ABRUPT END OF THE GAME - DO WE NEED VERIFIABILITY?

There is another interesting lesson that we can learn from our six box toy experiment.After some time the game has to come to an end, and the audience expects that I finally show the composition of box $B_?$. Instead, I take it, put it back together with the others and shuffle all them well. As you might imagine, the reaction to this unexpected end is surprise and disappointment. Disappointment because it is human to seek the `truth'. Surprise because they didn't pay attention, or perhaps didn't take me seriously, when I said at the very beginning that “we are forbidden to look inside the box, as we cannot open an electron and read its mass and charge in a hypothetical label.”

The reason for this unexpected ending of the game is twofold. First, because scientists (especially students) have to learn, or to remember, that when we make measurements we remain in most cases in a condition of uncertainty. And not only in physics. Think, for example, of forensics. How many times judges and jurors will finally know with Certainty if the defendant was really guilty or innocent?(We know by experience that we have to distrust even so-called confessed criminals!)

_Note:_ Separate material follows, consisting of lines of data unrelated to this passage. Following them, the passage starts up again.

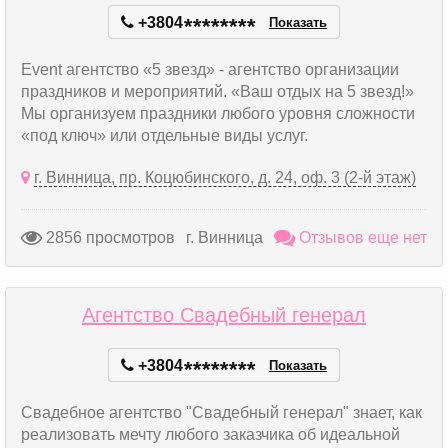
+3804
*
*
*
*
*
*
*
*
Показать
Event агентство «5 звезд» - агентство организации
праздников и мероприятий. «Ваш отдых на 5 звезд!»
Мы организуем праздники любого уровня сложности
«под ключ» или отдельные виды услуг.
г. Винница, пр. Коцюбинского, д. 24, оф. 3 (2-й этаж)
2856 просмотров
г. Винница
Отзывов еще нет
Агентство Свадебный генерал
+3804
*
*
*
*
*
*
*
*
Показать
Свадебное агентство "Свадебный генерал" знает, как
реализовать мечту любого заказчика об идеальной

The second reason is related to the question of the verifiability of the events about which we make probabilistic assessments. Imagine, that during our toy experiment we made 6 extractions, getting White twice, as for example in the following simulation in R. (Note that if you run the lines of code as they are, deleting ri immediately after it is used in the second line, you will never know the true composition! If you want to get exactly the probability numbers of the last two outputs shown below, without having to wait to get x equal 2, as it resulted here, then just force its value.)
> N=5; i=0:N; pii=i/N; n=6
> ri = sample(i, 1)
> ( s=rbinom(n,1,pii[ri+1]) ); rm(ri)
[1] 0 0 1 1 0 0
> ( x=sum(s) ) # nr of White
[1] 2
( PBi = pii^x * (1-pii)^(n-x) / sum( pii^x * (1-pii)^(n-x) ) )
[1] 0.00000000 0.34594595 0.43783784 0.19459459 0.02162162 0.00000000
> sum( pii * PBi )
[1] 0.3783784
At this point we have 44% belief to have picked $B_2$ and only 2.2% $B_4$; and 38% belief to get White in a further extraction. And these degrees of belief should be maintained, even if, afterwards, we lose track of the box.This is like when we say that a plane was at a given instant in a given cube of airspace with a given probability. Or, more practically (16), imagine you are in a boat on the sea or on a lake, not too far from the shore, so that you are able, e.g. using Whatsapp on your smartphone, to send to a friend your GPS position, including its accuracy. The location is a point, whose accuracy is defined by a radius such that “there is a 68% probability that the true location is inside the circle.”This is a statement that normal people, including experienced scientists, understand and accept without problems and which our mind uses to form a consequent degree of belief, the same as when thinking of the probability of a white ball being extracted blindly from a box that contains 68 white and 32 black balls. And practically nobody has concerns about the fact that such an event cannot be verified. Exceptions are, to my knowledge, strict frequentists and strict definettians (but I strongly doubt that they do not form in their mind a similar degree of belief, although they cannot `professionally' admit it.) In fact, for different reasons, it is forbidden to scholars and practitioners of both schools to talk about probability of hypotheses in the most general case, including probability that true values are in a given interval. For example neither of them could talk of the probability that the mass of Saturn is within a given interval, as instead it was done by Laplace, to whom was perfectly clear the hypothetical character of the so called coherent bet. As they would not accept talking about the most probable orbit (“orbitam maxime probabilitatem”), or the probability that a planet is at given point in the sky, as instead did Gauss when he derived his way the normal distribution from the conditions (among others) that i) all points were a priori equally likely (“ante illas observationes [...] aeque probabilia fuisse”); ii) the maximum of the posterior (“post illas observationes”) had to be equal to the arithmetic average of the observations (17).